I. DISCHARGE PLANNING
1.      Penderita harus dapat diyakinkan cuci tangan dengan sabun setelah defekasi
2.      Mereka yang diketahui sebagai karier dihindari  untuk mengelola makanan
3.      Lalat perlu dicegah menghinggapi makanan dan minuman.
4.      Penderita memerlukan istirahat
5.      Diit lunak yang tidak merangsang dan rendah serat
(Samsuridjal D dan Heru S, 2003)
6.      Berikan informasi tentang kebutuhan melakukan aktivitas sesuai dengan tingkat perkembangan dan kondisi fisik anak
7.      Jelaskan terapi yang diberikan: dosis, dan efek samping
8.      Menjelaskan gejala-gejala kekambuhan penyakit dan hal yang harus dilakukan untuk mengatasi gejala tersebut
9.      Tekankan untuk melakukan kontrol sesuai waktu yang ditentukan.
(Suriadi & Rita Y, 2001)


DAFTAR PUSTAKA

1.               Arif Mansjoer, Suprohaitan, Wahyu Ika W, Wiwiek S. Kapita Selekta Kedokteran. Penerbit Media Aesculapius. FKUI Jakarta. 2000.

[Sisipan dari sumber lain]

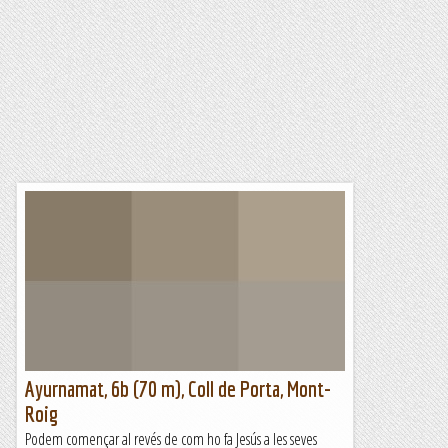
Ayurnamat, 6b (70 m), Coll de Porta, Mont-
Roig
Podem començar al revés de com ho fa Jesús a les seves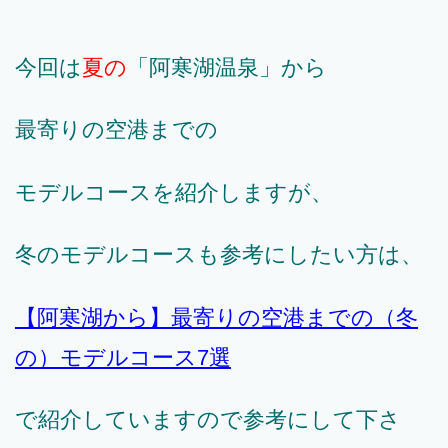
今回は
夏の
「阿寒湖温泉」から
最寄りの空港までの
モデルコースを紹介しますが、
冬のモデルコースも参考にしたい方は、
【阿寒湖から】最寄りの空港までの（冬
の）モデルコース7選
で紹介していますので参考にして下さ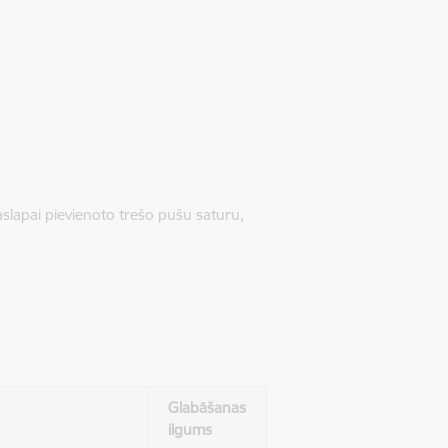
jaslapai pievienoto trešo pušu saturu,
Glabāšanas
ilgums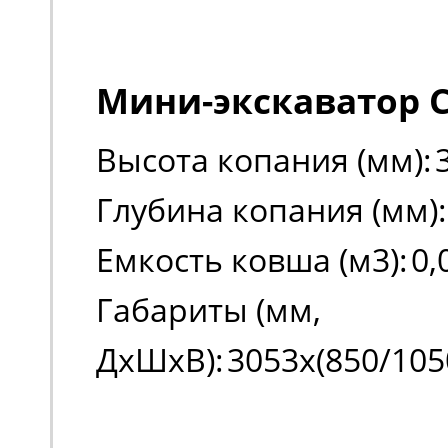
Мини-экскаватор C
Высота копания (мм):
Глубина копания (мм):
Емкость ковша (м3):
0,
Габариты (мм,
ДxШxВ):
3053x(850/105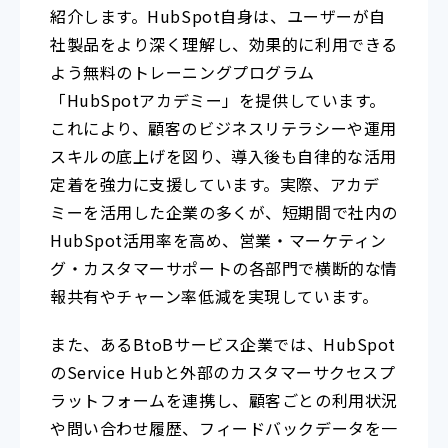
紹介します。HubSpot自身は、ユーザーが自
社製品をより深く理解し、効果的に利用できる
よう無料のトレーニングプログラム
「HubSpotアカデミー」を提供しています。
これにより、顧客のビジネスリテラシーや運用
スキルの底上げを図り、導入後も自律的な活用
定着を強力に支援しています。実際、アカデ
ミーを活用した企業の多くが、短期間で社内の
HubSpot活用率を高め、営業・マーケティン
グ・カスタマーサポートの各部門で横断的な情
報共有やチャーン率低減を実現しています。
また、あるBtoBサービス企業では、HubSpot
のService Hubと外部のカスタマーサクセスプ
ラットフォームを連携し、顧客ごとの利用状況
や問い合わせ履歴、フィードバックデータを一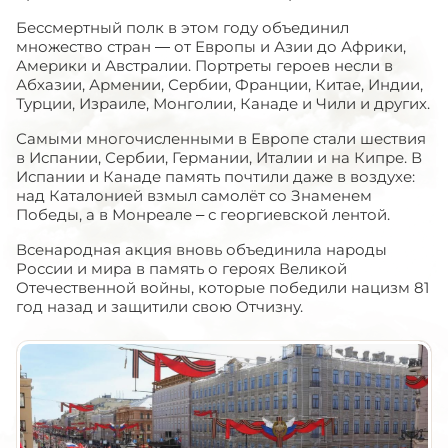
Бессмертный полк в этом году объединил
множество стран — от Европы и Азии до Африки,
Америки и Австралии. Портреты героев несли в
Абхазии, Армении, Сербии, Франции, Китае, Индии,
Турции, Израиле, Монголии, Канаде и Чили и других.
Самыми многочисленными в Европе стали шествия
в Испании, Сербии, Германии, Италии и на Кипре. В
Испании и Канаде память почтили даже в воздухе:
над Каталонией взмыл самолёт со Знаменем
Победы, а в Монреале – с георгиевской лентой.
Всенародная акция вновь объединила народы
России и мира в память о героях Великой
Отечественной войны, которые победили нацизм 81
год назад и защитили свою Отчизну.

2.               Arjatmo Tjokronegoro & Hendra Utama. Buku Ajar Ilmu Penyakit Dalam. Jilid I. Edisi ke Tiga. FKUI. Jakarta. 1997.
3.               Behrman Richard. Ilmu Kesehatan Anak. Alih bahasa: Moelia Radja Siregar & Manulang. Editor: Peter Anugrah. EGC. Jakarta. 1992.
4.               Joss, Vanda dan Rose, Stephan. Penyajian Kasus pada Pediatri. Alih bahasa Agnes Kartini. Hipokrates. Jakarta. 1997.
5.               Ranuh, Hariyono dan Soeyitno, dkk. Buku Imunisasi Di Indonesia, edisi pertama. Satgas Imunisasi Ikatan Dokter Anak Indonesia. Jakarta. 2001.
6.               Samsuridjal Djauzi dan Heru Sundaru. Imunisasi Dewasa. FKUI. Jakarta. 2003.
7.               Sjamsuhidayat. Buku Ajar Ilmu Bedah. Edisi revisi. EGC. Jakarta. 1998.
8.               Soegeng Soegijanto. Ilmu Penyakit Anak, Diagnosa dan Penatalaksanaan. Salemba Medika. Jakarta. 2002.
9.               Suriadi & Rita Yuliani. Buku Pegangan Praktek Klinik Asuhan Keperawatan pada Anak. Edisi I. CV Sagung Seto. Jakarta. 2001.
10.           Widiastuti Samekto. Belajar Bertolak dari Masalah Demam Typhoid. Badan Penerbit Universitas Diponegoro. Semarang. 2001.